The power utility said that this was due to a shortage of generation capacity.

READ: How to check your load shedding schedule

Eskom said that while it had managed to return a unit at each of its Kusile, Matimba and Arnot power stations on Tuesday morning, further delays in returning other units to service had exacerbated the capacity constraints.

This was affecting the utility's ability to replenish the emergency generation reserves.

Eskom's spokesperson Sikonathi Mantshantsha: "Eskom anticipates to return Koeberg unit one to service at the weekend. Eskom also expects to return five nits to service during this week. However, there are a number of generation units running at risk of failure that cannot be attended to at this moment due to the current capacity constraints."

Eskom management on Monday again conceded that power cuts were here to stay and that Eskom was struggling to meet generation capacity.

The utility said that it needed at least 6,000 megawatts of additional capacity to meet the country’s electricity demand.

This comes as the country wakes up to stage two power cuts on Tuesday morning due to a unit trip at Matiba and Kusile plants.

Eskom has assured South Africans that the power cuts would be kept to a minimum during the local government elections next Monday.

But that will only be a brief measure as more units have tripped and the power utility said that it needed additional megawatts to meet the country’s power demands.

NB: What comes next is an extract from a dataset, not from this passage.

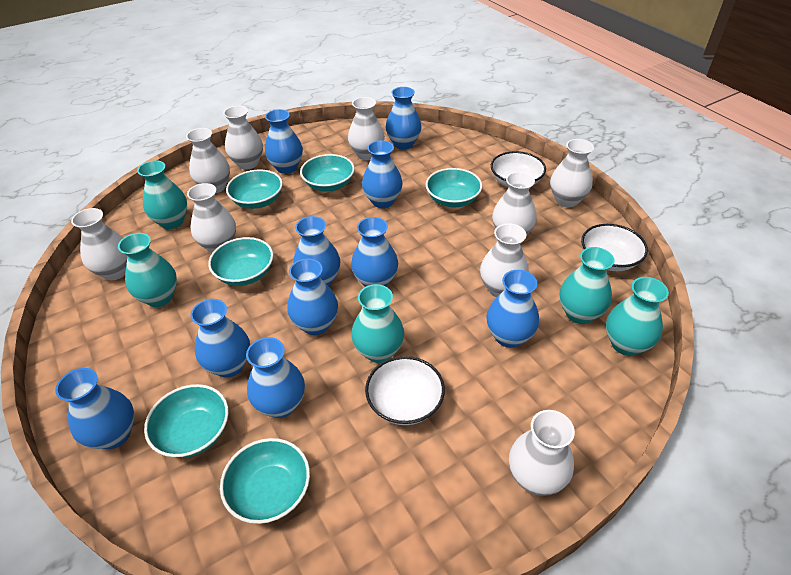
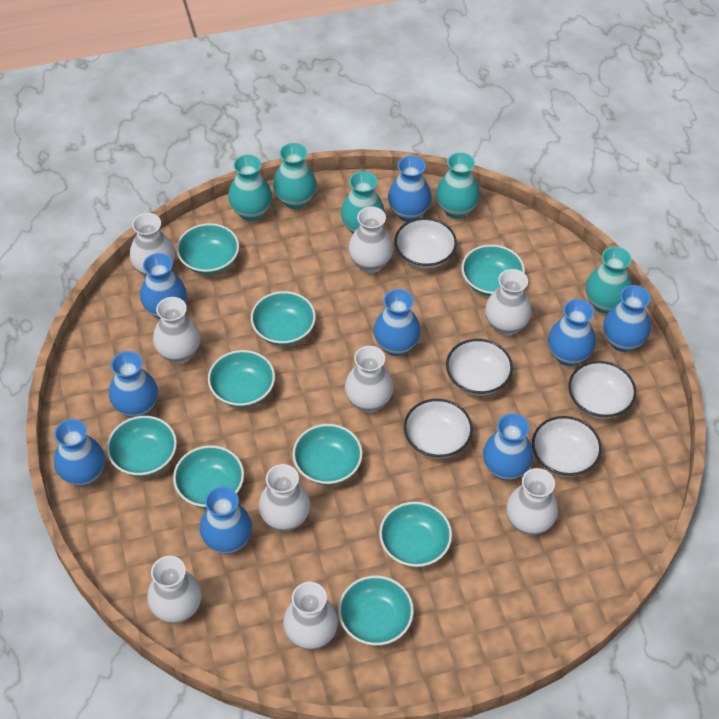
blue vase: [55,368,134,449] [190,299,250,377] [246,337,305,418] [265,109,303,174] [287,258,338,335] [293,216,340,286] [351,217,398,287] [362,140,403,208] [386,87,422,149] [486,270,539,348] = 10 -> [54,419,105,486] [109,351,158,418] [140,253,186,319] [200,487,252,554] [374,289,421,356] [388,156,432,222] [483,413,533,481] [548,299,596,366] [603,285,651,352] = 9
turquoise bowl: [144,384,229,458] [208,237,273,286] [220,438,310,524] [226,169,283,209] [300,154,355,192] [426,168,482,207] = 6 -> [107,416,177,477] [173,445,244,508] [176,223,239,274] [208,350,275,407] [251,291,316,346] [292,424,363,485] [338,575,414,646] [379,502,452,567] [461,245,525,296] = 9
white bowl: [365,356,445,425] [491,151,546,187] [581,224,648,271] = 3 -> [394,218,457,269] [404,399,473,459] [446,339,513,395] [532,416,602,477] [568,361,636,419] = 5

Eskom's COO Jan Oberholzer: "It is important for us all to understand that we need that 4,000 to 6,000 megawatts of additional capacity, we are specifically saying capacity in the country."

The planned and unplanned maintenance is also partly to blame for the loss in capacity.

Acting executive for generation Philip Dukashe says some power stations like the Tutuka were in a shocking state.

Eskom said that the country had sufficient coal supply and had put measures in place to prevent it from getting drenched during the rainy season.